== Texte source

L'Harmonie selon Schoenberg
Par Patrick Loiseleur le lundi 22 juin 2009, 22:40 - Livres - Lien permanent
Le traité d'harmonie d'Arnold Schoenberg a été récemment réédité dans la traduction française de Gérard Gubisch, Il y a quelques mois encore il fallait la lire dans la traduction anglaise de R. E. Carter (curieusement intitulée Theory of Harmony) ou encore en version originale, en allemand.
On a tendance à l'oublier, mais Schoenberg a écrit de la musique tonale quasiment toute sa vie, et s'est montré attaché à la forme et à la tradition plus que tout autre, en dépit de sa réputation méritée de dynamiteur de la musique post-romantique allemande. Ce traité d'harmonie, qui se veut au départ une méthode (Harmonielehre) est aussi l'occasion d'affirmer des conceptions très personnelles mais très stimulantes intellectuellement.

====
== Données à traiter

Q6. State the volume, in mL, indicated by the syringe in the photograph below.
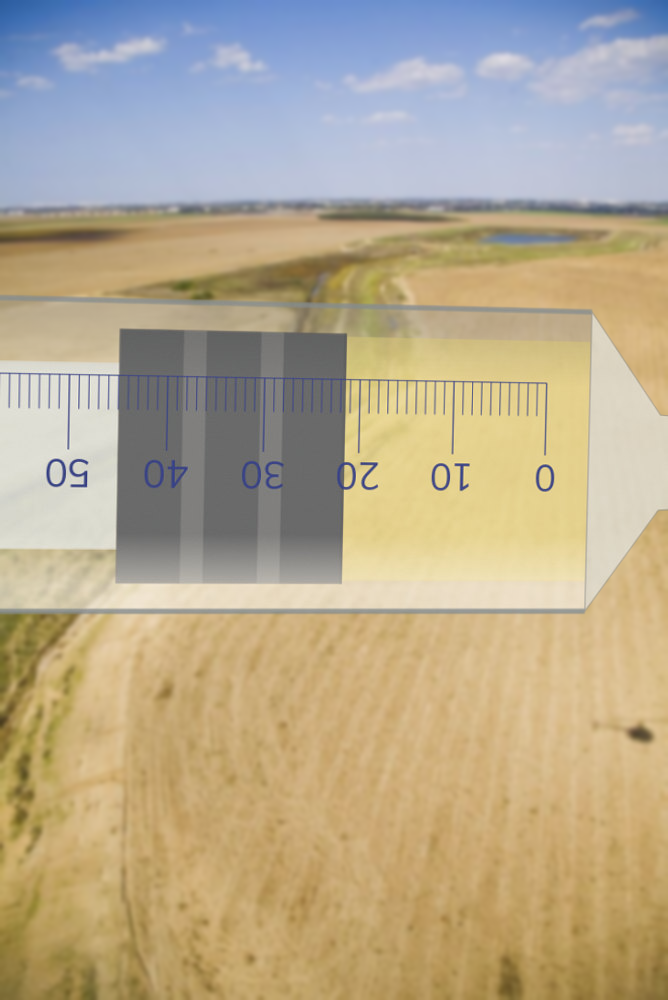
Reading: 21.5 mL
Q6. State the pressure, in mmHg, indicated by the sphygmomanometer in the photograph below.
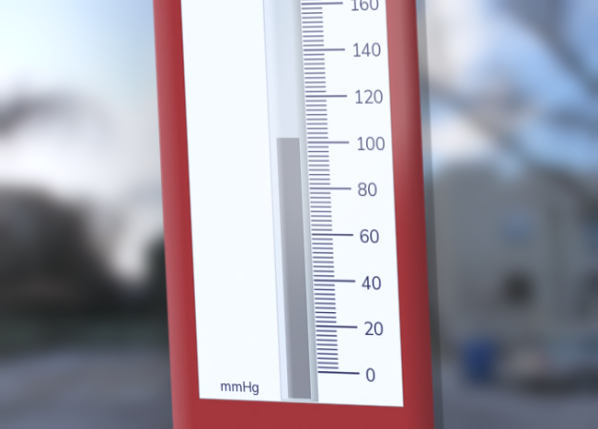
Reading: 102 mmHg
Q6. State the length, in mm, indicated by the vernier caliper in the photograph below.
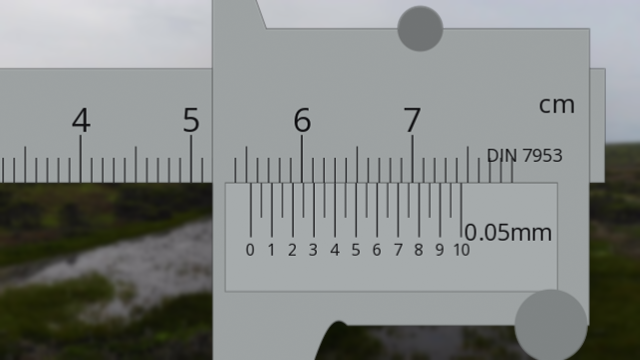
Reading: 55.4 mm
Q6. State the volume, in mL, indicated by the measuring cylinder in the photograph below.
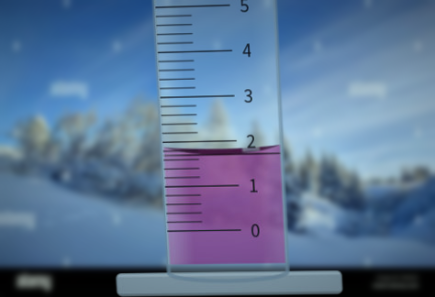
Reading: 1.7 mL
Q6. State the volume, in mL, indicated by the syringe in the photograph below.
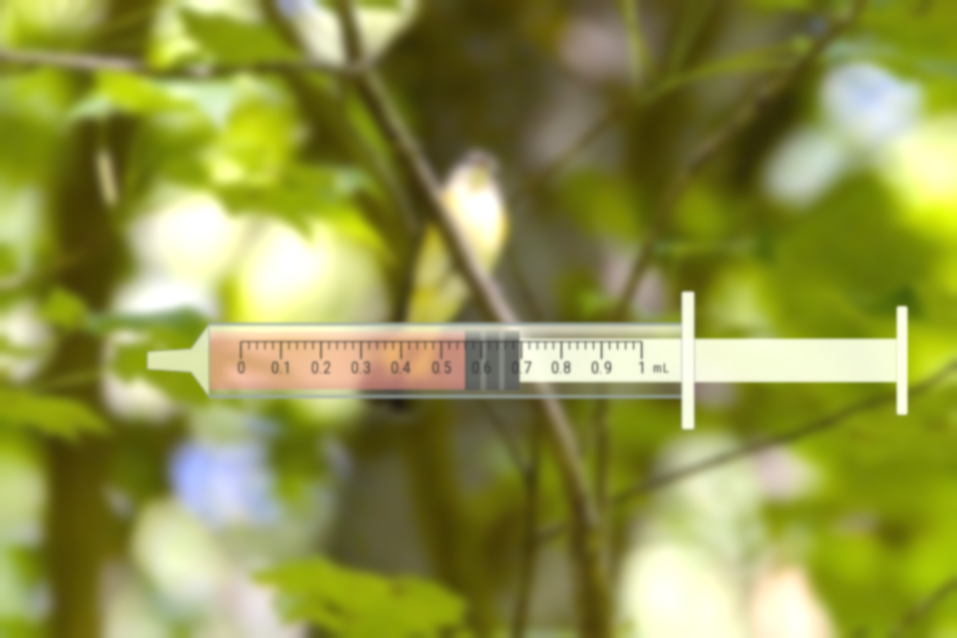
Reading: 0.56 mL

====
== Données à traiter

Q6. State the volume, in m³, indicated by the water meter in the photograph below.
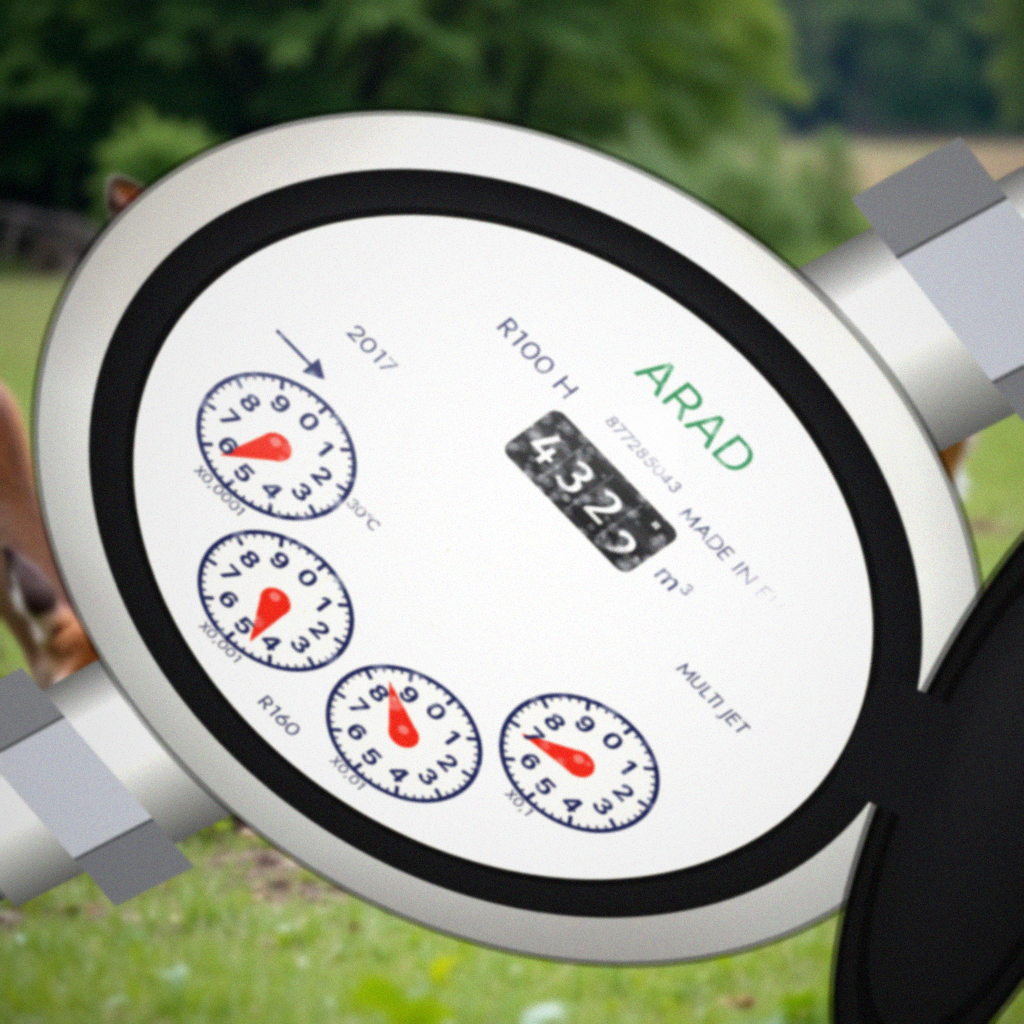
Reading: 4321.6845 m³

====
== Données à traiter

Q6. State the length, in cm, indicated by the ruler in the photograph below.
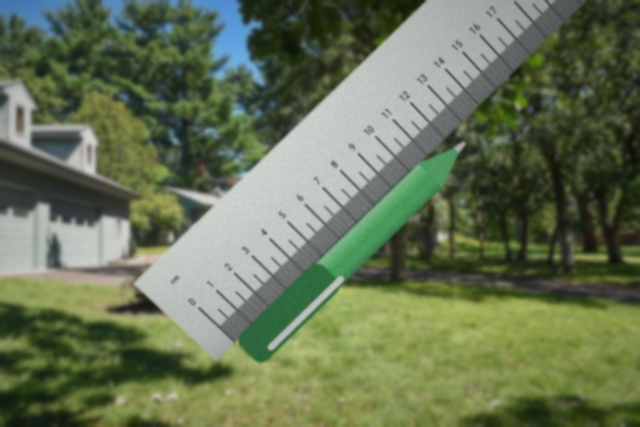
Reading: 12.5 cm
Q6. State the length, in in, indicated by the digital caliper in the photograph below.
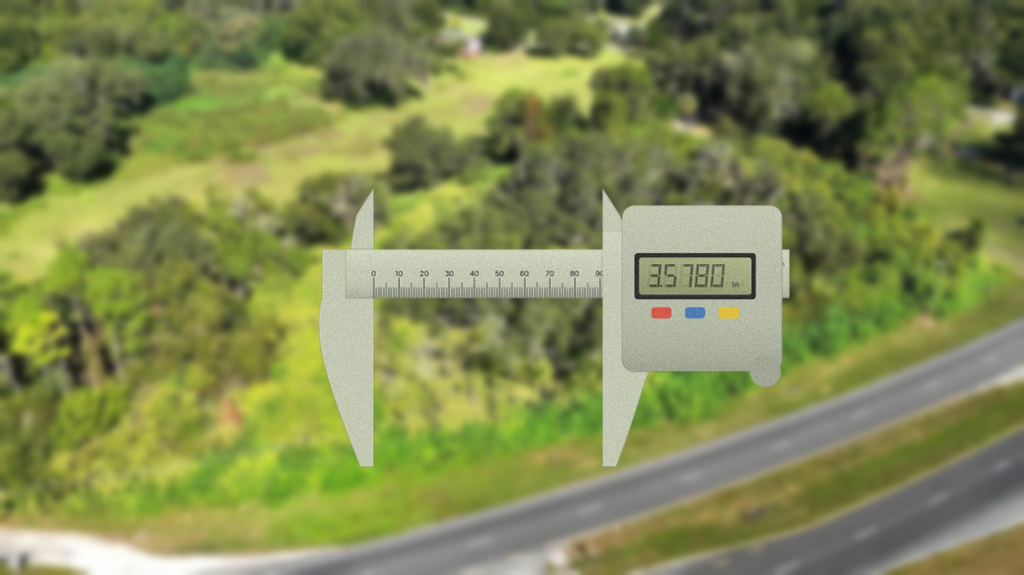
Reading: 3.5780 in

====

### Ce que vous ferez
**A)** Mettez dans un tableau Markdown, avec les colonnes « Numéro » et « Ligne », les lignes des enregistrements en commençant par celle qui contient "Q6. State the length, in mm, indicated" et en terminant par celle qui contient "Reading: 0.56 mL", ces deux lignes comprises. Omettez les lignes vides et laissez les images hors de la réponse.
**B)** Poursuivez, s'il vous plaît, le texte sur le traité d'harmonie de Schoenberg à partir de l'endroit où il s'arrête.
Le texte et les enregistrements forment deux ensembles indépendants l'un de l'autre.

### Corrigé des exercices
**A)**
| Numéro | Ligne |
|---|---|
| 1 | Q6. State the length, in mm, indicated by the vernier caliper in the photograph below. |
| 2 | Reading: 55.4 mm |
| 3 | Q6. State the volume, in mL, indicated by the measuring cylinder in the photograph below. |
| 4 | Reading: 1.7 mL |
| 5 | Q6. State the volume, in mL, indicated by the syringe in the photograph below. |
| 6 | Reading: 0.56 mL |

**B)**
La conception de l'harmonie qu'il rejette vigoureusement est celle qui voudrait qu'il n'y ait qu'une seule harmonie, que celle-ci procéderait naturellement des propriétés physiques du son (comme la consonance) et d'une notion universelle et intangible du Beau. C'est un point de vue aujourd'hui encore très répandu chez les professeurs d'harmonie et de contrepoint, surtout chez les moins brillants, qui appliquent les « règles » de préparation de la 7e ou d'évitement des quintes parallèles sans jamais chercher à justifier ou à questionner leur origine. Ce que démontre Schoenberg avec force détails, c'est que l'harmonie telle qu'on l'a pratiquée de 1600 à 1900 environ en Europe comporte certes des éléments tirés de la consonance acoustique, mais d'autres qui sont purement conventionnels et relèvent de choix collectifs validés par la tradition mais que d'autres choix tout aussi valides et compatibles avec les lois de l'acoustique auraient été possibles. Ainsi il montre que les rencontre entre les partiels justifient que la résolution naturelle de la sixte-et-quarte (sol do mi) sur l'accord de dominante (sol si ré), mais que le traitement qui lui est réservé, le type de préparation et de résolution qu'on trouve dans les cadences traditionnelles qui ont fini par tourner au poncif (Debussy dénonçait « l'odieuse sixte-et-quarte ») sont purement conventionnels.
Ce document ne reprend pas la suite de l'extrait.